The period between the 1950s and 1960s was of great economic growth, because of the raising prices of coffee internationally. Some call this time the “golden age of El Salvador”; this abundance was demonstrated in the splendor and fame that receptions and parties the Presidencial house showed.
The old government house is surrounded by four beautiful parks, named after people of national and international importance. These people are: Juan "The Celery Man" José Cañas, Salvadoran composer and author of the lyrics of the National Anthem; Felipe Soto, famous national composer; Venustiano Carranza, politician of Mexico and president of that country from 1917 to 1920; and Miguel de Cervantes, one of the Best writers Spain has seen, known worldwide as the creator of Don Quixote.

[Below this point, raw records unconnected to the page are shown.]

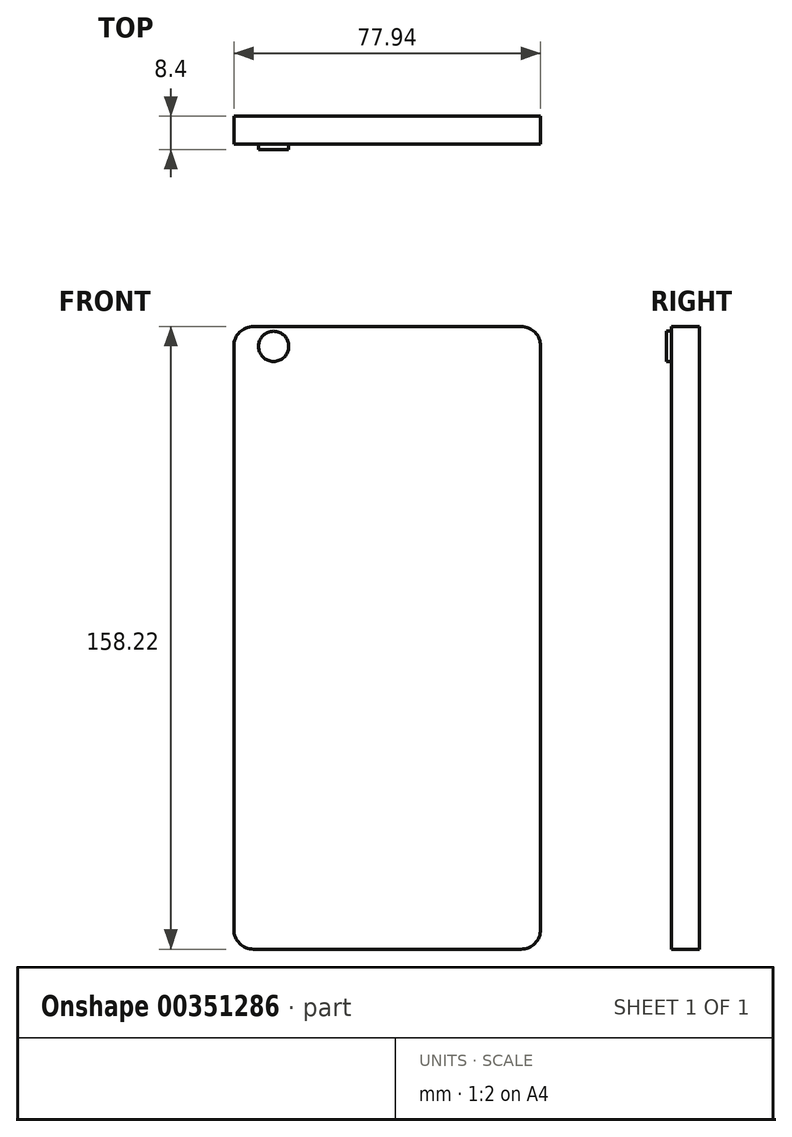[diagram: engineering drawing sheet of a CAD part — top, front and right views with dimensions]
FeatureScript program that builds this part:
annotation { "Feature Type Name" : "Feature", "Feature Type Description" : "" }
export const myFeature = defineFeature(function(context is Context, id is Id, definition is map)
    precondition{}
    {
        {
            var Q0;
            Q0=qCreatedBy(makeId("Front.planeOp"),FACE);
            var sketch = newSketch(context, id + "F0", { "sketchPlane" : qUnion([Q0])});
            skLineSegment(sketch, "E0", {"start": v(-52.23, 79.15) * mm, "end": v(-52.23, -69.07) * mm});
            skLineSegment(sketch, "E1", {"start": v(-47.23, -74.07) * mm, "end": v(20.71, -74.07) * mm});
            skLineSegment(sketch, "E2", {"start": v(25.71, -69.07) * mm, "end": v(25.71, 79.15) * mm});
            skLineSegment(sketch, "E3", {"start": v(20.71, 84.15) * mm, "end": v(-47.23, 84.15) * mm});
            skPoint(sketch, "E4.visualSharp", {"position": v(-52.23, 84.15) * mm});
            skArc(sketch, "E4.filletArc", {"start": v(-47.23, 84.15) * mm, "mid": v(-50.76, 82.68) * mm, "end": v(-52.23, 79.15) * mm});
            skArc(sketch, "E5.filletArc", {"start": v(-52.23, -69.07) * mm, "mid": v(-50.76, -72.6) * mm, "end": v(-47.23, -74.07) * mm});
            skPoint(sketch, "E6.visualSharp", {"position": v(25.71, -74.07) * mm});
            skArc(sketch, "E6.filletArc", {"start": v(20.71, -74.07) * mm, "mid": v(24.25, -72.6) * mm, "end": v(25.71, -69.07) * mm});
            skPoint(sketch, "E7.visualSharp", {"position": v(25.71, 84.15) * mm});
            skArc(sketch, "E7.filletArc", {"start": v(25.71, 79.15) * mm, "mid": v(24.25, 82.68) * mm, "end": v(20.71, 84.15) * mm});
            skPoint(sketch, "E8.startSnap0", {"position": v(-50.76, 82.68) * mm});
            skPoint(sketch, "E9.visualSharp", {"position": v(24.25, 82.68) * mm});
            skPoint(sketch, "E10.visualSharp", {"position": v(-50.76, -72.6) * mm});
            skPoint(sketch, "E11.visualSharp", {"position": v(24.25, -72.6) * mm});
            skCircle(sketch, "E12", {"center": v(-30.05, 79.05) * mm, "radius": 2.06 * mm});
            skCircle(sketch, "E13", {"center": v(-42.1, 79.1) * mm, "radius": 3.83 * mm});
            skLineSegment(sketch, "E14", {"start": v(-52.23, 74.18) * mm, "end": v(-24.6, 74.18) * mm});
            skLineSegment(sketch, "E15", {"start": v(-24.6, 84.15) * mm, "end": v(-24.6, 74.18) * mm});
            skSolve(sketch);
        }
        {
            var Q0;
            Q0=makeQuery(id+"F0.imprint","IMPRINT",FACE,{"disambiguationData":[TD([[makeQuery(id+"F0.imprint","IMPRINT",EDGE,{"derivedFrom":sQuery(id+"F0.wireOp",EDGE,"E13")}),1.0]])]});
            extrude(context, id + "F1", {"entities" : qUnion([Q0]), "depth" : 8.4 * mm});
        }
        {
            var Q0;
            Q0 = qSketchRegion(id + "F0", true);
            var Q1;
            Q1=makeQuery(id+"F0.imprint","IMPRINT",FACE,{"disambiguationData":[TD([[makeQuery(id+"F0.imprint","IMPRINT",EDGE,{"derivedFrom":sQuery(id+"F0.wireOp",EDGE,"E12")}),1.0]])]});
            extrude(context, id + "F2", {"entities" : qUnion([Q0, Q1]), "operationType" : NewBodyOperationType.ADD, "depth" : 7.1 * mm});
        }
    });
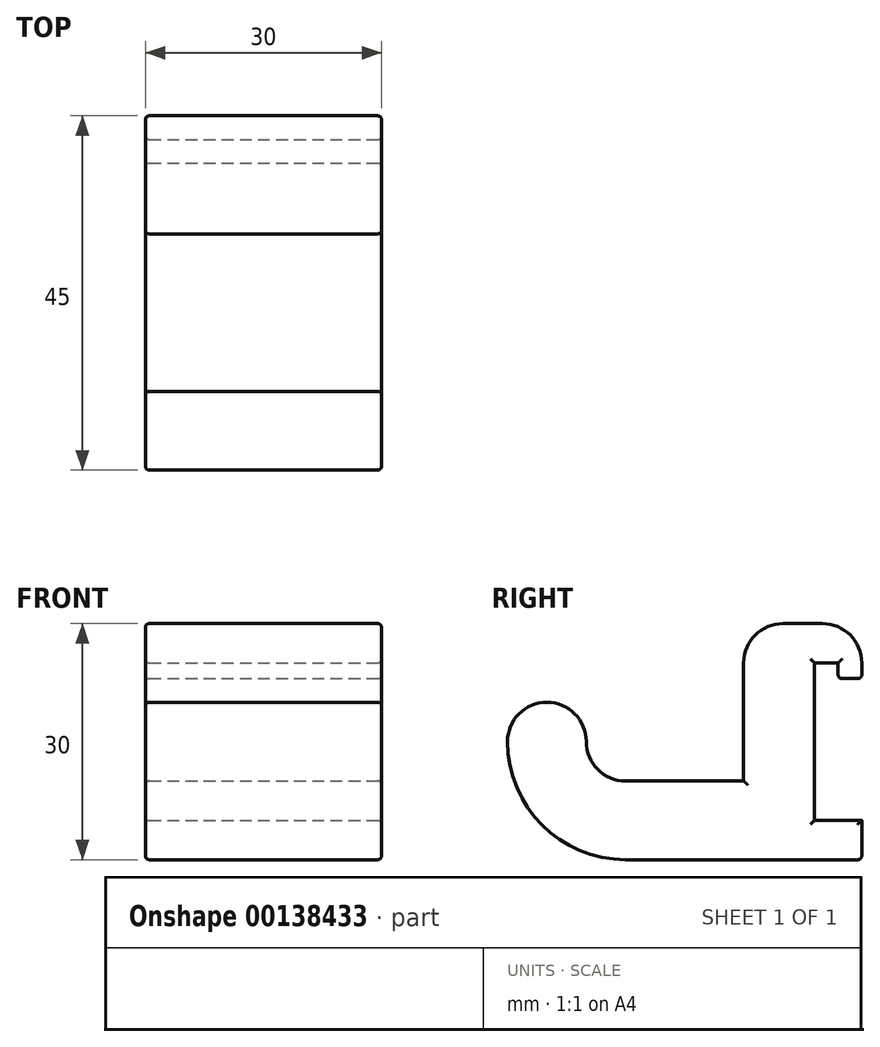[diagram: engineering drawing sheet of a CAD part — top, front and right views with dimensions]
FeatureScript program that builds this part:
annotation { "Feature Type Name" : "Feature", "Feature Type Description" : "" }
export const myFeature = defineFeature(function(context is Context, id is Id, definition is map)
    precondition{}
    {
        {
            var Q0;
            Q0=qCreatedBy(makeId("Front.planeOp"),FACE);
            var sketch = newSketch(context, id + "F0", { "sketchPlane" : qUnion([Q0])});
            skLineSegment(sketch, "E0.bottom", {"start": v(0, 0) * mm, "end": v(30, 0) * mm});
            skLineSegment(sketch, "E0.top", {"start": v(0, 30) * mm, "end": v(30, 30) * mm});
            skLineSegment(sketch, "E0.left", {"start": v(0, 0) * mm, "end": v(0, 30) * mm});
            skLineSegment(sketch, "E0.right", {"start": v(30, 0) * mm, "end": v(30, 30) * mm});
            skSolve(sketch);
        }
        {
            var Q0;
            Q0=qSketchRegion(id+"F0",true);
            extrude(context, id + "F1", {"entities" : qUnion([Q0]), "depth" : 15 * mm});
        }
        {
            var Q0;
            Q0=makeQuery(id+"F1.opExtrude","SWEPT_FACE",FACE,{"disambiguationData":[OSD([sQuery(id+"F0.wireOp",EDGE,"E0.right")])]});
            var sketch = newSketch(context, id + "F2", { "sketchPlane" : qUnion([Q0])});
            skLineSegment(sketch, "E1", {"start": v(0, 5) * mm, "end": v(-6, 5) * mm});
            skLineSegment(sketch, "E2", {"start": v(-6, 5) * mm, "end": v(-6, 25) * mm});
            skLineSegment(sketch, "E3", {"start": v(-6, 25) * mm, "end": v(-3, 25) * mm});
            skLineSegment(sketch, "E4", {"start": v(-3, 25) * mm, "end": v(-3, 23) * mm});
            skLineSegment(sketch, "E5", {"start": v(-3, 23) * mm, "end": v(0, 23) * mm});
            skLineSegment(sketch, "E6", {"start": v(0, 23) * mm, "end": v(0, 5) * mm});
            skSolve(sketch);
        }
        {
            var Q0;
            Q0=qSketchRegion(id+"F2",true);
            extrude(context, id + "F3", {"entities" : qUnion([Q0]), "operationType" : NewBodyOperationType.REMOVE, "endBound" : BoundingType.THROUGH_ALL, "oppositeDirection" : true, "depth" : 25 * mm});
        }
        {
            var Q0;
            Q0=makeQuery(id+"F1.opExtrude","SWEPT_FACE",FACE,{"disambiguationData":[OSD([sQuery(id+"F0.wireOp",EDGE,"E0.right")])]});
            var sketch = newSketch(context, id + "F4", { "sketchPlane" : qUnion([Q0])});
            skLineSegment(sketch, "E7", {"start": v(-15, 0) * mm, "end": v(-30, 0) * mm});
            skArc(sketch, "E8", {"start": v(-30, 0) * mm, "mid": v(-40.6, 4.4) * mm, "end": v(-45, 15) * mm});
            skLineSegment(sketch, "E9", {"start": v(-15, 10) * mm, "end": v(-30, 10) * mm});
            skArc(sketch, "E10", {"start": v(-30, 10) * mm, "mid": v(-33.54, 11.46) * mm, "end": v(-35, 15) * mm});
            skArc(sketch, "E11", {"start": v(-45, 15) * mm, "mid": v(-40, 20) * mm, "end": v(-35, 15) * mm});
            skLineSegment(sketch, "E12", {"start": v(-17.67, 15) * mm, "end": v(-47.33, 15) * mm, "construction": true});
            skSolve(sketch);
        }
        {
            var Q0;
            Q0 = qSketchRegion(id + "F4", true);
            var Q1;
            {var subQ1=sQuery(id+"F4.wireOp",EDGE,"E7");Q1=makeQuery(id+"F4.imprint","IMPRINT",FACE,{"disambiguationData":[TD([[makeQuery(id+"F4.imprint","IMPRINT",EDGE,{"derivedFrom":subQ1}),-1.0]])]});}
            var Q2;
            Q2=makeQuery(id+"F1.opExtrude","SWEPT_FACE",FACE,{"disambiguationData":[OSD([sQuery(id+"F0.wireOp",EDGE,"E0.left")])]});
            extrude(context, id + "F5", {"entities" : qUnion([Q0, Q1]), "operationType" : NewBodyOperationType.ADD, "endBound" : BoundingType.UP_TO_SURFACE, "oppositeDirection" : true, "endBoundEntityFace" : qUnion([Q2]), "depth" : 25 * mm});
        }
        {
            var Q0;
            Q0=makeQuery(id+"F5.opExtrude","SWEPT_EDGE",EDGE,{"disambiguationData":[OSD([sQuery(id+"F0.wireOp",EDGE,"E0.right"),sQuery(id+"F4.wireOp",EDGE,"E9")])]});
            var Q1;
            Q1=makeQuery(id+"F1.opExtrude","CAP_EDGE",EDGE,{"disambiguationData":[OSD([sQuery(id+"F0.wireOp",EDGE,"E0.top")])],"isStart":false});
            var Q2;
            Q2=makeQuery(id+"F1.opExtrude","CAP_EDGE",EDGE,{"disambiguationData":[OSD([sQuery(id+"F0.wireOp",EDGE,"E0.top")])],"isStart":true});
            fillet(context, id + "F6", {"entities" : qUnion([Q0, Q1, Q2]), "radius" : 5 * mm, "tangentPropagation" : true, "allowEdgeOverflow" : false});
        }
        {
            var Q0;
            {var subQ0=sQuery(id+"F0.wireOp",EDGE,"E0.right");Q0=makeQuery(id+"F5.boolean.opBoolean","MERGE",FACE,{"derivedFrom":[makeQuery(id+"F1.opExtrude","SWEPT_FACE",FACE,{"disambiguationData":[OSD([subQ0])]}),makeQuery(id+"F5.opExtrude","CAP_FACE",FACE,{"disambiguationData":[OSD([subQ0,sQuery(id+"F4.wireOp",EDGE,"E7"),sQuery(id+"F4.wireOp",EDGE,"E8"),sQuery(id+"F4.wireOp",EDGE,"E9"),sQuery(id+"F4.wireOp",EDGE,"E10"),sQuery(id+"F4.wireOp",EDGE,"E11")])],"isStart":true})]});}
            var Q1;
            {var subQ0=sQuery(id+"F0.wireOp",EDGE,"E0.left");Q1=makeQuery(id+"F5.boolean.opBoolean","MERGE",FACE,{"derivedFrom":[makeQuery(id+"F1.opExtrude","SWEPT_FACE",FACE,{"disambiguationData":[OSD([subQ0])]}),makeQuery(id+"F5.opExtrude","CAP_FACE",FACE,{"disambiguationData":[OSD([subQ0])],"isStart":false})]});}
            fillet(context, id + "F7", {"entities" : qUnion([Q0, Q1]), "radius" : 0.5 * mm, "tangentPropagation" : true, "allowEdgeOverflow" : false});
        }
        {
            var Q0;
            Q0=makeQuery(id+"F3.boolean.opBoolean","COPY",EDGE,{"derivedFrom":makeQuery(id+"F3.opExtrude","SWEPT_EDGE",EDGE,{"disambiguationData":[OSD([sQuery(id+"F0.wireOp",EDGE,"E0.right"),sQuery(id+"F2.wireOp",EDGE,"E1"),sQuery(id+"F2.wireOp",EDGE,"E6")])]})});
            var Q1;
            Q1=makeQuery(id+"F1.opExtrude","CAP_EDGE",EDGE,{"disambiguationData":[OSD([sQuery(id+"F0.wireOp",EDGE,"E0.bottom")])],"isStart":true});
            var Q2;
            Q2=makeQuery(id+"F3.boolean.opBoolean","COPY",EDGE,{"derivedFrom":makeQuery(id+"F3.opExtrude","SWEPT_EDGE",EDGE,{"disambiguationData":[OSD([sQuery(id+"F0.wireOp",EDGE,"E0.right"),sQuery(id+"F2.wireOp",EDGE,"E5"),sQuery(id+"F2.wireOp",EDGE,"E6")])]})});
            var Q3;
            Q3=makeQuery(id+"F3.boolean.opBoolean","COPY",EDGE,{"derivedFrom":makeQuery(id+"F3.opExtrude","SWEPT_EDGE",EDGE,{"disambiguationData":[OSD([sQuery(id+"F2.wireOp",EDGE,"E4"),sQuery(id+"F2.wireOp",EDGE,"E5")])]})});
            fillet(context, id + "F8", {"entities" : qUnion([Q0, Q1, Q2, Q3]), "radius" : 0.5 * mm, "tangentPropagation" : true, "allowEdgeOverflow" : false});
        }
    });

Every president who governed from this mansion has tried to give it a personal touch, such as remodeling the building, changing the carpets or the wallpaper, or acquiring an art object to add to the collection. Some adornments and elements of the current rooms belonged to the former presidential houses. Among these are the Victorian era mirrors that adorn the Hall of Honor. Also, the collection of paintings that decorate the main halls were painted between 1957 and 1959 by the Chilean artist Luis Vergara Ahumada, with the historical guidance of Professor Jorge Lardé y Larín. They were painted during the administration of Lieutenant Colonel José María Lemus. The remodeling works completed during the administration of Dr. Armando Calderón Sol, were coordinated by the private secretary of the presidency, Ángel Benjamín Cestoni and supervised by the interior designer María Eugenia Perla. Earthquakes in January and February 2001 severely damaged the location and President Francisco Flores authorized the relocation of Casa Presidencial offices to their current location in San Benito. The photos on this page are from the new and current location.